I signed up for a 6-week writing class. I attended the first two class meetings, and that was it. Here’s the story.
The class was about reading and writing Magical Realist fiction. Check out this Wikipedia article about Magical realism, if you want to know what that is.
Our text book, Magical Realist Fiction: An Anthology, was not what I expected. The included authors like Eudora Welty and Nikolai Gogol are not terribly contemporary and I was hoping for more modern readings. The first assigned reading was a story by Henry James called “The Jolly Corner” -it was difficult to handle. I have never seen such long sentences in my life, but I gritted my teeth and read the whole thing. Eurora Welty’s “Moon Lake” was almost as densly paked with words s the James work but it was somewhat easier to follow. Her descriptions of vegetation at a Mississippi campsite were beautiful, almost fragrant. “The Procelain Doll” by Tolstoy was plesantly short and Gogol’s “The Nose” was funny, fairly shor, and had a very modern feel (in my opinion). I’ve even kept reading seledtions from the book after quitting the class. I’ve just finished reading “Lyompa” by Yuri Olesha.
During the first class meeting we took turns reading aloud Leo Tolstoy’s “The Porcelain Doll.” This one was a good introduction to the genre (if Magical Realism can be called a genre. Someone in class suggested that it is actually a mode of writing). We did a writing exercise that session. The idea was to come up with metaphors or maybe cliches, and then alter them to create something a little bit off-kilter. The class came up with phrases like ‘ears in my music,’ and ‘easy as a buterfly,’ (both of those were mine).
Our take-home assignment was to write a 3 to 5 page story using one of our newly coined phrases.

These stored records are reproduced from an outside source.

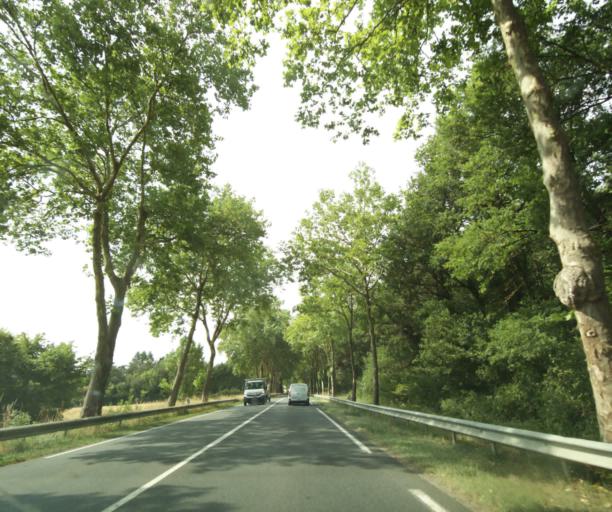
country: FR
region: Centre
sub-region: Departement d'Indre-et-Loire
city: Charentilly
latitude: 47.4710
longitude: 0.6172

I chose ‘easy as a butterfly,’ and began a story about a woman who could pass though solid objects when she wanted to. I didn’t finish it, but here’s the start:
Sheila floated through the man with the gun. “Easy as a butterfly,” she said. She said that every time she made the transformation from flesh and bones to vapor. The man, once he realized what happened, dropped his gun and ran down the street. After ten seconds of running, he stopped, turned around, and ran back to retrieve the weapon. Sheila had in that time become solid again and found a nearby police officer. The officer arrived at the spot where the gun lay seconds before the gunman. Shortly thereafter an arrest was made.
Sheila discovered she could go through solid objects six weeks prior to the incident with the armed man. She was awakened by her cat, Bebo, in the way he normally woke her. Bebo wasn’t a nuzzle up against the chin kind of cat, nor was he prone to purr gently into his mistress’ ear stirring her gently to wakefulness. What he did to get the day started for Sheila was jump onto the dresser and knock things off so that the sound of objects crashing to the floor would disrupt her restful sleep.

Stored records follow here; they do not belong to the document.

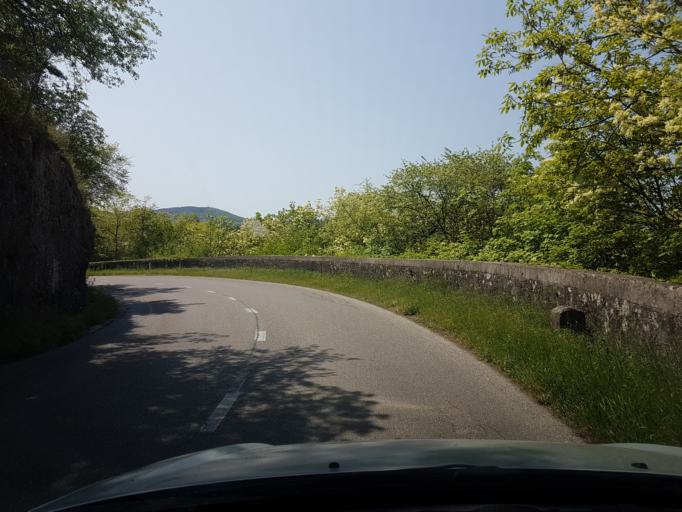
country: SI
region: Komen
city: Komen
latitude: 45.7996
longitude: 13.7102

“Oh why Bebo!” She moaned. Bebo leapt off the dresser and bounded out of the room and Sheila looked at the alarm clock beside her bed. “8:30!” She shouted as she sprang off the bed and rushed to the bathroom. She had fifteen minutes to get ready and get to the bus stop and she was determined to make it. In twelve minutes, she had haphazardly brushed her teeth, combed her hair, and thrown on a dress and a pair of sandals.
At 8:23 she was out the front door and sprinting down the sidewalk. The bus stop was only a block away, and she was an okay runner. She heard the bus’ engine. It was approaching the stop. She picked up speed, the bus pulled to a stop, and the door opened. The four people in line flashed bus passes and boarded quickly. Sheila cranked up her pace another notch, pushed off her back foot and attempted a leap onto the vehicle. Her leap began just as the door was closing. Sheila closed her eyes and waited for the inevitable impact, but there was none. Instead she sailed through the closed door and landed (on her feet) beside a distracted bus driver who had no idea what had just happened.
Sheila turned around and looked at the closed door expecting to see shattered glass, but the door was intact. She placed her hands on her face and torso expecting to feel blood, but she too was intact. She looked at the ten or so bus passengers, but they were all engaged in reading or sending text messages. So Sheila simply took her seat and rode to work.
I like this story and I liked writing it. I was full of ideas and I wanted to give the character a rich back story, but sheesh, writing is hard work! When I thought of things I wanted to add to the story I thought of how much time it would take to do it.